Die erste mögen einige von euch schon kennen, und möglicherweise auch besser erzählen können als ich, da meine Ich-habe-von-einem-Freund-eines-Freundes-eines-Freundes-gehört-Version bereits über einige Ecken geht. Dennoch, die Kerngeschichte: Kiki-Pod spielt gegen UWR, es steht unentschieden, die Extraturns werden ausgerufen. Der UWR-Spieler sieht keinen Sinn im Ausspielen der fünf Züge, aber der japanische Pod-Pilot möchte sich den Spielspaß nicht entgehen lassen. Also beginnt der UWR-Mann mit Celestial Colonnade, der Podder legt ebenfalls ein Land, in Extrazug 3 kommt dann ein Fetchland dazu und im vierten Extrazug probiert eine Voice of Resurgence, das Spielfeld zu betreten. Wahrscheinlich bereits müde, wahrscheinlich im Affekt von „Voice böse – Voice weg“ und wahrscheinlich einfach ohne viel zu überlegen, spielt der UWR-Spieler seinen Counter auf das güldene Hirschgeweih. Der Japaner darauf: Summoning Trap, findet Eternal Witness, holt sich die Trap zurück. Nochmals Trap, findet Restoration Angel, blinkt Witness, noch 'ne Trap. Diese findet Kiki-Jiki, geht in die Kombo, gewinnt. Leider geil!


Zweite Story: In Barcelona, nach gefizzeltem Day 1, wird Bananenbier (zwei Teile Bier, am besten Weizen, ein Teil Bananensaft, klasse Getränk, probiert's selbst aus!) getrunken und im Appartment rumgehangen. Vom Sideevent am Freitag liegen noch gewonnenen Booster herum und die guten Leute wollen unbedingt, dass meine geöffnet werden. Johlende Sprechgesänge, und schon gebe ich mich geschlagen. Aber nicht ohne Plan. Um den Leuten wenigstens eine gute Show zu bieten, reiße ich ohne ihr Wissen einen Booster sanft an und schmuggle meinen Stormbreath Dragon, welchen ich auch beim Sideeventdraft ergattert habe, als viertletzte Karte ins Booster. Schließlich will man die Leute, die es einem ja ohnehin nicht gönnen („LOL, und der Lucker rippt noch die Moneyrare, gibt's ja nicht!“), ein wenig foppen.
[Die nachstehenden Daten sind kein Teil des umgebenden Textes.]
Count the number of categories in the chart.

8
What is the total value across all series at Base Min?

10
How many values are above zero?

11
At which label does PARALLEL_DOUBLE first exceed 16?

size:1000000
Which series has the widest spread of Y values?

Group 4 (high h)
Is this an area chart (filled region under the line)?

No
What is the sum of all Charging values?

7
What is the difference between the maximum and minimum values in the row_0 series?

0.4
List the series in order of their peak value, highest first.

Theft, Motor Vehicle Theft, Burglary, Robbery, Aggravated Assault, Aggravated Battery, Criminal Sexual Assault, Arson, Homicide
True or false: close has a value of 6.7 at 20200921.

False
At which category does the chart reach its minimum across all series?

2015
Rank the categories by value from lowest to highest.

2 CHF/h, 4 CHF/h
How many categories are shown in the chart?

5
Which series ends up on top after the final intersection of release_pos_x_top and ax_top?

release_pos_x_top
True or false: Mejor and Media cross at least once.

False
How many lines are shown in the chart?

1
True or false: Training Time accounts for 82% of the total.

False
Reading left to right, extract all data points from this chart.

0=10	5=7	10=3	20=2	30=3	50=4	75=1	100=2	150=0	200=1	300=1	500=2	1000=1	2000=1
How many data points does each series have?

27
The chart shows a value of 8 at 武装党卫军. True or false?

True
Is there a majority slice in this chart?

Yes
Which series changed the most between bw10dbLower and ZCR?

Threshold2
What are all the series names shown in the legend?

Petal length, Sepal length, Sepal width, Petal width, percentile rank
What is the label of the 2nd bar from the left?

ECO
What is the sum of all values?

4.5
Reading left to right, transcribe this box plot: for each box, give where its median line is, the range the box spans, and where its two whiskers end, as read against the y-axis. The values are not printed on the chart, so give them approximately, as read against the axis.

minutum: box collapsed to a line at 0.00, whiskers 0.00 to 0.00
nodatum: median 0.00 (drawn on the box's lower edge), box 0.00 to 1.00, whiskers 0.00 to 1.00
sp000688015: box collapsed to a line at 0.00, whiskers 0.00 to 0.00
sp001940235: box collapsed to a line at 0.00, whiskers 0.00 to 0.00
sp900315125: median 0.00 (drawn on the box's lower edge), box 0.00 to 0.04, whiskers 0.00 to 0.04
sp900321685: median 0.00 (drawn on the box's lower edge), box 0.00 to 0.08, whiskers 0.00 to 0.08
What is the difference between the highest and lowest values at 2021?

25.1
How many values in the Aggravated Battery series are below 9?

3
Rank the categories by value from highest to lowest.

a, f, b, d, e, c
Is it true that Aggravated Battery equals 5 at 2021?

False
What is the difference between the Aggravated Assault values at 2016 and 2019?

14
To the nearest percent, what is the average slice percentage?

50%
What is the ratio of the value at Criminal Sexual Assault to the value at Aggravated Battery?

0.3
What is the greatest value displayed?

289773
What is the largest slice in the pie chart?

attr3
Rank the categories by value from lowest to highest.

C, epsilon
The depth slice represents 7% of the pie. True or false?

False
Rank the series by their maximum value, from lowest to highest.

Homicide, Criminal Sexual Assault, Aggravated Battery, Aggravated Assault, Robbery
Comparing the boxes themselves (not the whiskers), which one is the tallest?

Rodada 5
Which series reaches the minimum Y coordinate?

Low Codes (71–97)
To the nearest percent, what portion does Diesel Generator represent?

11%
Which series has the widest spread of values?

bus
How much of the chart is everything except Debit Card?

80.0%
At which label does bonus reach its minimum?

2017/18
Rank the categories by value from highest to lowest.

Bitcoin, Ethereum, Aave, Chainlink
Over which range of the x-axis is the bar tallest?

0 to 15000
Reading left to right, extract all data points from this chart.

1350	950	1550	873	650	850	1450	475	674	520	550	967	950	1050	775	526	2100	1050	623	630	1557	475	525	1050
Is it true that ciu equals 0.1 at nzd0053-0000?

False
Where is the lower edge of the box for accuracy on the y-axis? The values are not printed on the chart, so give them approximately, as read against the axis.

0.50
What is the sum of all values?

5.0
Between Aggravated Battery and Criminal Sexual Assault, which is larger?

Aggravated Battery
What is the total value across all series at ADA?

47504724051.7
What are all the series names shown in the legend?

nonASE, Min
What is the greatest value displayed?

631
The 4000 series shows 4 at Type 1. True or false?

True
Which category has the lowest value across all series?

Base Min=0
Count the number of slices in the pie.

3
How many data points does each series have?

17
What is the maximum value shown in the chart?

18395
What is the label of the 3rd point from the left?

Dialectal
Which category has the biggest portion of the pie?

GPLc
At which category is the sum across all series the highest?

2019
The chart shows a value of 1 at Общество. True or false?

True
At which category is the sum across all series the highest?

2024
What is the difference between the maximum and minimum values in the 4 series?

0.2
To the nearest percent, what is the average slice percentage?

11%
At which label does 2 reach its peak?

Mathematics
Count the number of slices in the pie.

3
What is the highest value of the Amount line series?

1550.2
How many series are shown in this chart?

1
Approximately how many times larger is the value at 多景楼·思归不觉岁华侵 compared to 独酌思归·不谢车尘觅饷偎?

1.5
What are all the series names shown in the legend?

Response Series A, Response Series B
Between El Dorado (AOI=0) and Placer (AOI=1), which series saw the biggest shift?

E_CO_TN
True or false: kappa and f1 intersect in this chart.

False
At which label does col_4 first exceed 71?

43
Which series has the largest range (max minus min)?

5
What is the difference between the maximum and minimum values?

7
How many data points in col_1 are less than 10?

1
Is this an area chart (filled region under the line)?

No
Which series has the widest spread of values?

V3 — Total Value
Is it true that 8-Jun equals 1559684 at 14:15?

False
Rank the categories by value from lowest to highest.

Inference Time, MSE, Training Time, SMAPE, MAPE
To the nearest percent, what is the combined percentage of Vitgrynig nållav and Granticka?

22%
Und dazu animieren, im Goldrausch ihre eigenen Booster zu öffnen. Also komme ich mit dem Booster wieder, öffne ihn theatralisch auf der noch verschlossenen Seite, gehe mit der allgemeinen Aufmerksamkeit behutsam sämtliche Commons und Uncommons durch, und dann … boah, Stormbreath Dragon. Alle beeindruckt! Dann Frage aus hinterster Reihe: Hat's noch 'ne Foil im Pack? Ich fühle mich auf halber Strecke ertappt, schau mir im für die anderen unsichtbaren Winkel die „wahre“ Rare des Boosters an: Stormbreath Dragon. Gifts Given!